The vault itself is literally that, a steel-lined room guarded by a large bank-like door that requires two keys to open. One key is kept with the supervisor of the vault room, the other with a member of the professional staff. When first entering the vault, I noticed rows of steel shelves lining the walls of the large room. A gray worktable was placed in the center. No one is left alone in the room, a member of the museum staff is always in attendance.

"Well Steve, What do you want to see?" said Meave.

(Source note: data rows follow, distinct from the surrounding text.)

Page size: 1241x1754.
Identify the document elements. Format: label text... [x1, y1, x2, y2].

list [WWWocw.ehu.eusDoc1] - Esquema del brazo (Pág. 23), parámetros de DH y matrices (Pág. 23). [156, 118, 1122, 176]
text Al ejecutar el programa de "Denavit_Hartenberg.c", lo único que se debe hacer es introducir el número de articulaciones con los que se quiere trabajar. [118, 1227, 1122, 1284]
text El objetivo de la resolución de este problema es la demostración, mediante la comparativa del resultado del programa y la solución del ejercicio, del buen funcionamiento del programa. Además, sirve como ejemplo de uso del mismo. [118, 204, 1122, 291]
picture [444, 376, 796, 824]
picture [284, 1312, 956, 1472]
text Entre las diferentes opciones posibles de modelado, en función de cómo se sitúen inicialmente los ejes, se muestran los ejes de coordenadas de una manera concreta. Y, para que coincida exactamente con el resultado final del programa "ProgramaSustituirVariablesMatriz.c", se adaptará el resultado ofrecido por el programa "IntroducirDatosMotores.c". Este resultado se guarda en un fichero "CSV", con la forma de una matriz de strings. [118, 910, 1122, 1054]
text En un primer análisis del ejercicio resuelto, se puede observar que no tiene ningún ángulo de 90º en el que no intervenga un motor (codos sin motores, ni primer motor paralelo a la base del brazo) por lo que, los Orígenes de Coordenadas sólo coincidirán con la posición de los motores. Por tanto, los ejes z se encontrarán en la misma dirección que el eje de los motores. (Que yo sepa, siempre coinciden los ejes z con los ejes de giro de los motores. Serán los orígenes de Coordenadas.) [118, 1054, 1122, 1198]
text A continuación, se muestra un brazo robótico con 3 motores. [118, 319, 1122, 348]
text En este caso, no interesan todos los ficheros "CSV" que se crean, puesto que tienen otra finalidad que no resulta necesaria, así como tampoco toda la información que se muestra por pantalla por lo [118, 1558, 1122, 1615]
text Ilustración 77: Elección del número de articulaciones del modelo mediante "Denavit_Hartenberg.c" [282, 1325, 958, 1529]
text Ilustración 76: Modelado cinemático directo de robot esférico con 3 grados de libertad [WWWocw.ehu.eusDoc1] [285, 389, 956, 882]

I immediately forgot the name of every specimen housed there. Any anthropology student could make a list of the Leakey paleohuman fossils, but I couldn't think of one. I finally said that I would like to see the Turkana boy. That got the ball rolling. Dr. Leakey's assistant brought out a hinged wooden box that housed the skull and cervical vertebrae of one of the most important finds in the history of human evolution. The skull is part of a more complete skeleton, in fact the most complete skeleton of an early paleohuman ever found. He was a young boy, probably in his early teens according to his dental development. He was not a modern human, but rather a Homo erectus, an early example of our genus. He was tall and stood erect--not at all like the old image people have of ancient humans. His brain was smaller and he had the large brow ridges that are typical of his species. His skeletal remains were found by members of the museum and by Dr. Alan Walker, a paleontologist living in the United States. Dr. Walker was largely responsible for the interpretation of the remains. His experiences were detailed in his new book, "The Wisdom of the Bones". I was thrilled to see the Turkana skull, face to face.


We spent a good part of the afternoon examining the vault's many treasures. I asked to see Mary Leakey's skull of Proconsul, her first significant find and one of the oldest fossils in the collection. Other famous bones came out for our inspection. Meave used replicas of the specimens to illustrate important anatomic features, since handling of the actual specimens is kept to a minimum.

As we left the vault, I gave thought to my many friends at the Anthropology Department of the University of New Mexico. I wish they could have shared this experience with me. It is my hope that these experiences will translate into products that express some of the intellectual satisfaction that we experienced during our visit to the National Museums of Kenya.